_What is expected_: What you give back should be exactly the opening lines of the data, ending with the line that contains "15: (632, 372, 0.67)" and including it.

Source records
........

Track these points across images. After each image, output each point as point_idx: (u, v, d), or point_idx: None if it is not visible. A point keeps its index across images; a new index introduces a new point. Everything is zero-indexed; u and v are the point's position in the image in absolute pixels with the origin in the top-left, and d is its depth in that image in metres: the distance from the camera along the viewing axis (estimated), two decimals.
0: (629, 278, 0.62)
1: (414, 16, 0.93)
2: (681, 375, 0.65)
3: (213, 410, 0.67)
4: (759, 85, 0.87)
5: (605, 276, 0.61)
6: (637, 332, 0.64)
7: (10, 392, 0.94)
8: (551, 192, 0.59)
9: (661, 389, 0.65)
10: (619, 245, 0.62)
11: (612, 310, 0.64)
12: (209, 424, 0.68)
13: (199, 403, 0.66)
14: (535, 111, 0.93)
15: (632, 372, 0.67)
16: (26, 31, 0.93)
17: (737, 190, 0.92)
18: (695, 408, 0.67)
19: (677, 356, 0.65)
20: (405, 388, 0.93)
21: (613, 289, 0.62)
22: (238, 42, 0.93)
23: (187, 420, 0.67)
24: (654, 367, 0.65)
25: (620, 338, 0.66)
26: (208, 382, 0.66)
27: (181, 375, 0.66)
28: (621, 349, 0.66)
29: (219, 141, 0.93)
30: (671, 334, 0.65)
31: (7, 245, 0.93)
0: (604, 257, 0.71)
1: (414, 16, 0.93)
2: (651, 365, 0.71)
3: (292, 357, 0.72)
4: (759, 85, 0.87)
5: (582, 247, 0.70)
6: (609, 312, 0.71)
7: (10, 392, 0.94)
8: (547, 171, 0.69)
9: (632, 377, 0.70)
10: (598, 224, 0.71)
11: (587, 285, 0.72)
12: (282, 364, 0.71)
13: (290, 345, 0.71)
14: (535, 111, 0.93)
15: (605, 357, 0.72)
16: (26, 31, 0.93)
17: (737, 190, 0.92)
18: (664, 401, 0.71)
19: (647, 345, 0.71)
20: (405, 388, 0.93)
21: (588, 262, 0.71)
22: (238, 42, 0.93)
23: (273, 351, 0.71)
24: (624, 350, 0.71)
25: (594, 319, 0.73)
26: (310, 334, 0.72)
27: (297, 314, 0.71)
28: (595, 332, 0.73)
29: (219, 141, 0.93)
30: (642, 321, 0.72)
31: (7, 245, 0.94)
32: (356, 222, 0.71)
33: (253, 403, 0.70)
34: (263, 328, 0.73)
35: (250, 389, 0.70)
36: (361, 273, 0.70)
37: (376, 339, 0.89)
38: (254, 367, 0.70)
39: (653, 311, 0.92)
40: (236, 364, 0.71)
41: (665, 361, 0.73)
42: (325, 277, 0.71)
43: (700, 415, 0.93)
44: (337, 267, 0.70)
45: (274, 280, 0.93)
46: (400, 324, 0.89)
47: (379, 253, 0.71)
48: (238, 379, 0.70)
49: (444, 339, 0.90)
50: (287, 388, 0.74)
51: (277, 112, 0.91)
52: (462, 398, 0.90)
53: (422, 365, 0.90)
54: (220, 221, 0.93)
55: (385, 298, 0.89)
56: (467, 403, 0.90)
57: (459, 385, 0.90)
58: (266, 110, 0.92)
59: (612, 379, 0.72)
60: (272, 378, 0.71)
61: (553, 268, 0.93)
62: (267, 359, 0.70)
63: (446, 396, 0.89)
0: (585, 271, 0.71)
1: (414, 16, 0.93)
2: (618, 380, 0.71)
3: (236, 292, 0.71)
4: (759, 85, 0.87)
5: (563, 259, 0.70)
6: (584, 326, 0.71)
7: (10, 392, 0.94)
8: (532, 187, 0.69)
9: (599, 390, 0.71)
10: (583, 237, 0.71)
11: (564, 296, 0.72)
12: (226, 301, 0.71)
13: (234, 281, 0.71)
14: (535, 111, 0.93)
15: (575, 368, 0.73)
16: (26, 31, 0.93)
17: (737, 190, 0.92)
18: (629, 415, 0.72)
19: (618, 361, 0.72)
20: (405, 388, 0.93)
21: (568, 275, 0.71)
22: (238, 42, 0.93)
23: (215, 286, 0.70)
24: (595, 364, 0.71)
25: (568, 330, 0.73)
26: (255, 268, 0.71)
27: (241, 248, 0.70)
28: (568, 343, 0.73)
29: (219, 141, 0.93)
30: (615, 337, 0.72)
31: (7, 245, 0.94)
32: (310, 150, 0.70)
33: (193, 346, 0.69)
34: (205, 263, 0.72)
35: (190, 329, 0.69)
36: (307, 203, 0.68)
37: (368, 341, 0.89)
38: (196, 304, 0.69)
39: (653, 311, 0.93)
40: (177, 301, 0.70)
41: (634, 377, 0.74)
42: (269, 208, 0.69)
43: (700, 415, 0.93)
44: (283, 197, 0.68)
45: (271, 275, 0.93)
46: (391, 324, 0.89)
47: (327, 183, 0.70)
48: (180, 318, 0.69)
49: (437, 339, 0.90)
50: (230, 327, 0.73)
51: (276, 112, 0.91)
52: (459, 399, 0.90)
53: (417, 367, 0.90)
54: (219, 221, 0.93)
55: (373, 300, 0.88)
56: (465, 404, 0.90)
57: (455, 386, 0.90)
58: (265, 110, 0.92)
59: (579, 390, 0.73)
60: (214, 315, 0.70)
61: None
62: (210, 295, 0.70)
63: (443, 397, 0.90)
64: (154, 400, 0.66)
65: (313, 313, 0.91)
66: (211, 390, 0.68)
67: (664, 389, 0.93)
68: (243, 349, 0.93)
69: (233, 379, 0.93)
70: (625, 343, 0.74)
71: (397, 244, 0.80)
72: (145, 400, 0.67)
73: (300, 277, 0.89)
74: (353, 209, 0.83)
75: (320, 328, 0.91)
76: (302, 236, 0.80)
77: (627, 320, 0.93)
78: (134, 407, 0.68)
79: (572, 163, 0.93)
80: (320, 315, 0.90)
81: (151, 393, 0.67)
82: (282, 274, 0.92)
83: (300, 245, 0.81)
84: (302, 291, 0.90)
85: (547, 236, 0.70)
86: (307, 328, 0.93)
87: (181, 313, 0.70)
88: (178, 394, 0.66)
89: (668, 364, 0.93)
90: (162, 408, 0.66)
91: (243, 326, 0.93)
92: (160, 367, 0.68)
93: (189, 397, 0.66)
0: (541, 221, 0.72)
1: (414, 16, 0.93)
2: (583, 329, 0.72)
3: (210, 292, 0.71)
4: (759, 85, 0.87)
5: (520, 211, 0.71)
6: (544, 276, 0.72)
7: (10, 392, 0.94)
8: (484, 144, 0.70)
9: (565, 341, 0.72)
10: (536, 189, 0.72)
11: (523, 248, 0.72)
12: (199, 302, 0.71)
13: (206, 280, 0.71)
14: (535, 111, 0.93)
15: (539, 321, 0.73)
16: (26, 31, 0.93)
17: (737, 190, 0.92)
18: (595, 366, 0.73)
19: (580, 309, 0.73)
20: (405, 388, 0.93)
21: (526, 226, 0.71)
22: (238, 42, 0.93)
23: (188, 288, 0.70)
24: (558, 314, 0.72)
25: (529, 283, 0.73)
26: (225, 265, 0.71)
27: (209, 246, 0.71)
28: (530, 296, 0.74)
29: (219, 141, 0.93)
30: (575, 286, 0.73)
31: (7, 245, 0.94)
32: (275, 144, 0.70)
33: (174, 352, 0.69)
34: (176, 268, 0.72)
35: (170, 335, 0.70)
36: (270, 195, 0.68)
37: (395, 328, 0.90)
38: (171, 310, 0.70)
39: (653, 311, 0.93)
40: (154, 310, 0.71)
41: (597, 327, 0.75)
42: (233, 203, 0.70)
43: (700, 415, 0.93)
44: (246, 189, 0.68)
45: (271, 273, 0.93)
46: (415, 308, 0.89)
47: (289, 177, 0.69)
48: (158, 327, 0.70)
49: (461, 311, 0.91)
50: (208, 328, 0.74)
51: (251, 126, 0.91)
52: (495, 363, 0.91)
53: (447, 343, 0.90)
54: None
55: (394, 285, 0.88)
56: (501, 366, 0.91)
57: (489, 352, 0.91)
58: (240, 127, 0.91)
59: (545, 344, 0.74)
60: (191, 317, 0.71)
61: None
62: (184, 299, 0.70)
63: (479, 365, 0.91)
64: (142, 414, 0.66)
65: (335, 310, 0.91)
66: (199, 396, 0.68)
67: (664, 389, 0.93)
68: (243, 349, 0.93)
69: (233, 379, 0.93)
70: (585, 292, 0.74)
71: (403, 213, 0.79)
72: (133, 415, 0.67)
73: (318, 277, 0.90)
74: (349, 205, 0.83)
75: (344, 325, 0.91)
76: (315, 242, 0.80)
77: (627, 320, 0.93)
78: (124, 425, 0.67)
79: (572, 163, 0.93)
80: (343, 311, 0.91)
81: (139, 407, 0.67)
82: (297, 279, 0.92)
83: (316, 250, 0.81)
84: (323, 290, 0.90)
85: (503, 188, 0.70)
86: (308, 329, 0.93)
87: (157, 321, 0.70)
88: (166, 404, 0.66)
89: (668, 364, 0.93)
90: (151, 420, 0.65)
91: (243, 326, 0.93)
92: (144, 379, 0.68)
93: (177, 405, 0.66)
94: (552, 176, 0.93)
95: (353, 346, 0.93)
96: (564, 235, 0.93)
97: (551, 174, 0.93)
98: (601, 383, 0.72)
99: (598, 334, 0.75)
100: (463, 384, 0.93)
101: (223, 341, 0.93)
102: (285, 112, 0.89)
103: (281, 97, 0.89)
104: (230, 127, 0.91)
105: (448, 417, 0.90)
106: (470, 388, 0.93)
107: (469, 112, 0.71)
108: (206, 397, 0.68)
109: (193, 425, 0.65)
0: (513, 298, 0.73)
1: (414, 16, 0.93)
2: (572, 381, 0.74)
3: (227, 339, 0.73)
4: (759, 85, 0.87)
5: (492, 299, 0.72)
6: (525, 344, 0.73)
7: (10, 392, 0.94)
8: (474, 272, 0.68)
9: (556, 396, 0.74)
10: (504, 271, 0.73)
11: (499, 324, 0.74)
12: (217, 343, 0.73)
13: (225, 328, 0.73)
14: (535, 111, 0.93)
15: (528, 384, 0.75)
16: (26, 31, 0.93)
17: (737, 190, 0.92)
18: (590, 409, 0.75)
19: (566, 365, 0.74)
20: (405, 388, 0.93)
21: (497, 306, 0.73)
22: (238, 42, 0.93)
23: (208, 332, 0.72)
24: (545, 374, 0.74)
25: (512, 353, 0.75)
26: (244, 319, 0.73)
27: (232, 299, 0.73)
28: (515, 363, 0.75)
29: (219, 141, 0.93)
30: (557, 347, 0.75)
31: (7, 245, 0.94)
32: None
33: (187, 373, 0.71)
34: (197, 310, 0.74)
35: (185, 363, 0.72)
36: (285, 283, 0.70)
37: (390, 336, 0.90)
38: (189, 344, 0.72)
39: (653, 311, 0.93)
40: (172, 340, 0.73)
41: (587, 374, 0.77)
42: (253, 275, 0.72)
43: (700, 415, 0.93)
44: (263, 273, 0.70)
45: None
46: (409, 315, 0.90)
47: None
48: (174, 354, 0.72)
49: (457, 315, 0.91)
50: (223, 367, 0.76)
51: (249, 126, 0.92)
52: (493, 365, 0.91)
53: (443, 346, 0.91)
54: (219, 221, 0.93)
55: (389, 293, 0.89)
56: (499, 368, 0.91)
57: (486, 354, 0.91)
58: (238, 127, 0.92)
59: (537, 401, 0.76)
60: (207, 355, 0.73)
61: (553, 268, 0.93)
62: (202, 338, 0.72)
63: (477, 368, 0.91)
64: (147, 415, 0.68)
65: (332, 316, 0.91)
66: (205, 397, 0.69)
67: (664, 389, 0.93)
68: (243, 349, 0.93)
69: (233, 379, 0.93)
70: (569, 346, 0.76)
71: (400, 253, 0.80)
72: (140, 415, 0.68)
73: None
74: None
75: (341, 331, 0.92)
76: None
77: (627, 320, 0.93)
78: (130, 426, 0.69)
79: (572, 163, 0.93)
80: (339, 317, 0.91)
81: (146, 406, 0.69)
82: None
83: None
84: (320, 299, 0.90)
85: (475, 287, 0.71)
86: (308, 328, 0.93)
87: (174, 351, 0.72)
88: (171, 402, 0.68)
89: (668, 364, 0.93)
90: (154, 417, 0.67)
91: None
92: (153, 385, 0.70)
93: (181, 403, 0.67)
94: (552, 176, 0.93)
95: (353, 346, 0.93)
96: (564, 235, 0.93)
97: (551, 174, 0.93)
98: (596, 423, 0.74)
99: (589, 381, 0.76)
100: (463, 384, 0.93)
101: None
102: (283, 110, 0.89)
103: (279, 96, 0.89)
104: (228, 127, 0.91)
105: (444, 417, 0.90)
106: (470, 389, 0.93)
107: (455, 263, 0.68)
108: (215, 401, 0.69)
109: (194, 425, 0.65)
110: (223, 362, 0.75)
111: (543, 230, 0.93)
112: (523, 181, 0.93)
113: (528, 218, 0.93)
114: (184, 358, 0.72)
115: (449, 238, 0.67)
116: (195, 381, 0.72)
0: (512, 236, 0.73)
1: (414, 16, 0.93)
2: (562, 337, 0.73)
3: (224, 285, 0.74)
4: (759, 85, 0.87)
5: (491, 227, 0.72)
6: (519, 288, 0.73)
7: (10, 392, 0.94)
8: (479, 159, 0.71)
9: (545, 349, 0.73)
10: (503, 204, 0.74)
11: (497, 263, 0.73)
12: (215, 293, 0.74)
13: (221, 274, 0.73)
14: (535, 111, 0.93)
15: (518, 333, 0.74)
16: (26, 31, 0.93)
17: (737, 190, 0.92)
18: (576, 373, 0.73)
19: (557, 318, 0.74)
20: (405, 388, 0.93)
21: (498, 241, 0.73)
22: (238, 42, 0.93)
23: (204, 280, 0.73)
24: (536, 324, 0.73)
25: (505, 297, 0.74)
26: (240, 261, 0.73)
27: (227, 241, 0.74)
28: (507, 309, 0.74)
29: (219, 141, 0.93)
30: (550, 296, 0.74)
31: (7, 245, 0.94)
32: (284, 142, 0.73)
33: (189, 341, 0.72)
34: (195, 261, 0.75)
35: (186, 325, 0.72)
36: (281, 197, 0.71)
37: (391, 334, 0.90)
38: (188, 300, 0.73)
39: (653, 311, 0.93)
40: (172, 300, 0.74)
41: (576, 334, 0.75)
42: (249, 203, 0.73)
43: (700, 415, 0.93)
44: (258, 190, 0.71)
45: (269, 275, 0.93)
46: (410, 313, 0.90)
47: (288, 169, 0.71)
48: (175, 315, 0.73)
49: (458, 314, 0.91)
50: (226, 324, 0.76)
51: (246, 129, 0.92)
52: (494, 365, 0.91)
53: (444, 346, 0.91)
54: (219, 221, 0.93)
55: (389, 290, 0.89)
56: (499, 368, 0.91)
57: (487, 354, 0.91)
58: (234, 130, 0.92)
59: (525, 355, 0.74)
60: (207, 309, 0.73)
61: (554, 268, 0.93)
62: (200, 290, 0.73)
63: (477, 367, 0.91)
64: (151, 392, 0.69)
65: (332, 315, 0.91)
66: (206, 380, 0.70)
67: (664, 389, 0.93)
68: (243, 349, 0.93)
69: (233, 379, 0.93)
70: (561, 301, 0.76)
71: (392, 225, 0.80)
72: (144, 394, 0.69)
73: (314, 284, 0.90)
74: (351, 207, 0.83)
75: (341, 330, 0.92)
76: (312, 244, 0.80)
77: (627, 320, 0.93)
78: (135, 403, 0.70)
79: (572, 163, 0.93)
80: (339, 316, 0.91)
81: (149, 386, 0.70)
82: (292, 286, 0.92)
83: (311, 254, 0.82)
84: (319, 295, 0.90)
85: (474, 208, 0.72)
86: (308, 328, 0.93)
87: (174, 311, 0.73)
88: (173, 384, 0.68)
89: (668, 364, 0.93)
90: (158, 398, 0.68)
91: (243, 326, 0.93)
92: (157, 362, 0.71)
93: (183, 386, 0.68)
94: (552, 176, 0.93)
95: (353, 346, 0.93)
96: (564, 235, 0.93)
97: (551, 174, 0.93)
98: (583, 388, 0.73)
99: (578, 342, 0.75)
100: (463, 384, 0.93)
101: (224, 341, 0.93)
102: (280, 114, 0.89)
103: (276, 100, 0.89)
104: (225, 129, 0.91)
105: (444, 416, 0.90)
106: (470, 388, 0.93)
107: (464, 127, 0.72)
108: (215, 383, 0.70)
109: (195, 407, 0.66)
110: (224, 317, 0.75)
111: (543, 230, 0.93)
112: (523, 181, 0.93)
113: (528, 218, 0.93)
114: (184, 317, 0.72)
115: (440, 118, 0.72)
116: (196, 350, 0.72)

........

_Your response_:
Track these points across images. After each image, output each point as point_idx: (u, v, d), or point_idx: None if it is not visible. A point keeps its index across images; a new index introduces a new point. Everything is zero-indexed; u and v are the point's position in the image in absolute pixels with the origin in the top-left, and d is its depth in that image in metres: the distance from the camera along the viewing axis (estimated), two decimals.
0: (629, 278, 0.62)
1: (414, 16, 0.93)
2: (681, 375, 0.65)
3: (213, 410, 0.67)
4: (759, 85, 0.87)
5: (605, 276, 0.61)
6: (637, 332, 0.64)
7: (10, 392, 0.94)
8: (551, 192, 0.59)
9: (661, 389, 0.65)
10: (619, 245, 0.62)
11: (612, 310, 0.64)
12: (209, 424, 0.68)
13: (199, 403, 0.66)
14: (535, 111, 0.93)
15: (632, 372, 0.67)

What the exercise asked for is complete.